# Elinin körünü



## SEA91

Hi all.
Can someone tell me what his means please?

Elinin körünü yapması lazım gelir.


----------



## srknpower

As a Türk, I do not know what it means.  But I will check its meaning and be back 
But I am sure that we use it when we get angry with something or react to people.


----------



## RimeoftheAncientMariner

TÜRK DİL KURUMU

A Word ( rather a saying ) of reprise said in a dire or depressive situation.


----------



## SEA91

RimeoftheAncientMariner said:


> TÜRK DİL KURUMU
> 
> A Word ( rather a saying ) of reprise said in a dire or depressive situation.



How would we say it in English? Is there an equivalent in English?


----------



## Smeros

It's a tricky one.

Its equivalents could be "what nonsense!", "shut up!", "go to hell!"


----------



## RimeoftheAncientMariner

yeah, quite tricky !

I would go for

Sod off ! , i do not wish to hear any of that nay-say ( just expresses this , in state of real annoyance )


----------



## SEA91

Got it! Thank you all!


----------



## wavecrash

I'd like to chime in. I agree with all the previous posters.
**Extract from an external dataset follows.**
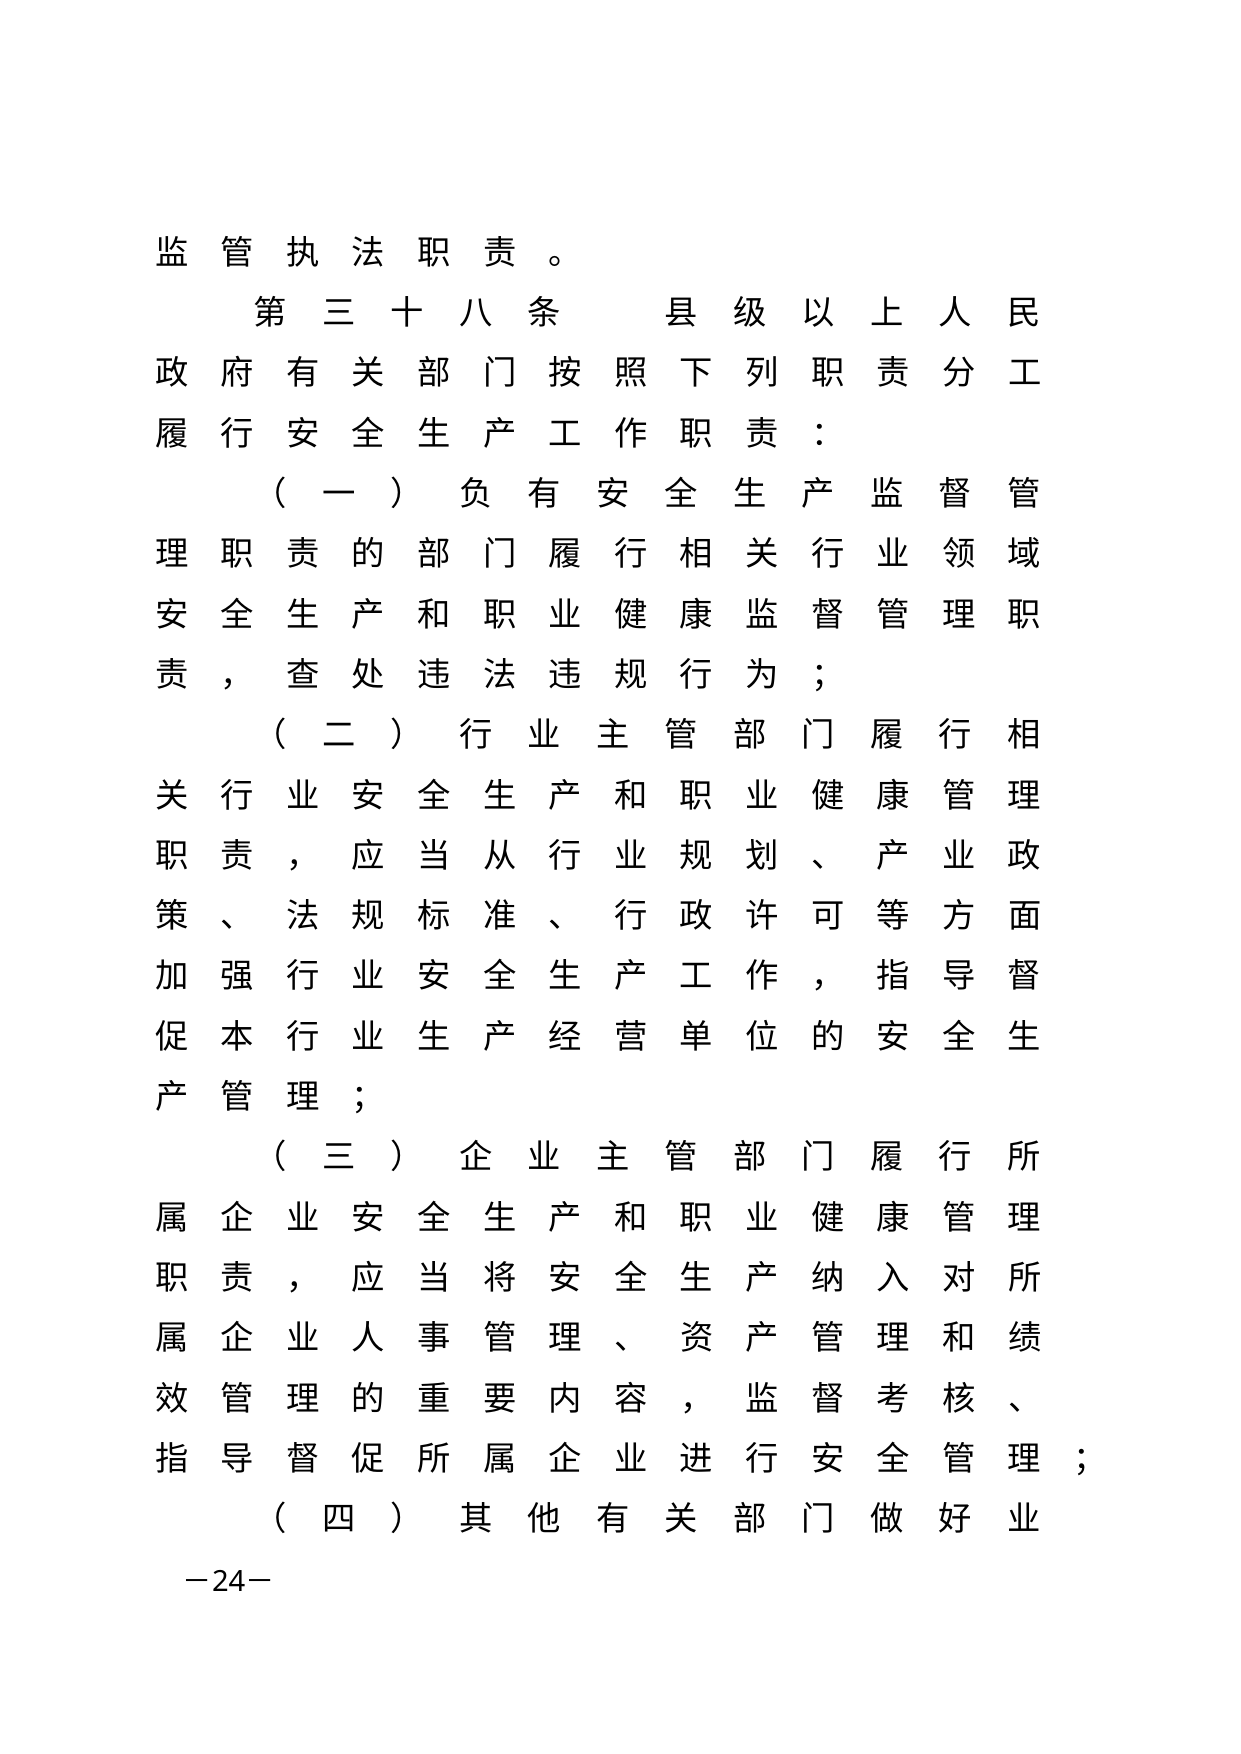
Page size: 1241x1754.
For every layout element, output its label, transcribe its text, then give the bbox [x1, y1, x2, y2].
"Elinin körü" is an exclamation used to stop someone from being a nuisance but it has acquired more meanings in time and come to be used in different situations.


Imagine the following conversation:

- Did you tell the guy not to press any charges, c'mon c'mon c'mon pleaaaase say you did.
+...
-You promised me you'd do that.
+ Well, I kept my promise.
-Really? What did ya say, c'mon c'mon man, tell me what you said to him!!
+Elinin körü! (as if to say wtf could I have said, geez, shut up, get off of me!)

So this exclamation indeed means all those things mentioned in the previous replies but with the slight distinctions that
1. either your object of "affection" is nagging at you and you are fed up,
2. or you are angry for some reason and one remark makes you go off:

- mom, what are you going to get me for my birthday? (let's say this is a very poor family)
+ elinin körünü alıcam(alacağım), elinin körünü! ("gonna buy you you-know-what", yeah, gonna buy you that!) (meaning: shut up already!)

-I think I'm going eat another doner.
+elinin körünü ye, öküz! (eat you-know-what, you beast!) (other exclamations: yuh!(boo), oha!, çüş! -the last two being rude versions of "woah!" because they are sounds made to stop an animal (horse, ox, donkey) you've been riding when you arrive your destination.)

- what was the name of the actor who starred in such-and-such movie for five seconds and then never took any part in another big budget movie? (insert some outlandish question or one whose answer you already know)
+ elinin körü. ("go to hell!", obviously not in the mood to talk) just because I'm a film buff, it doesn't mean I have all the answers.

I exaggerated the extent of nagging very much to make myself clear, and you can come across this exclamation in much milder situations, when it's really uncalled for, depending on how much aggression is in the air.


----------



## SEA91

Thank you so much for the detailed explanation. You have explained it very well and understandable


----------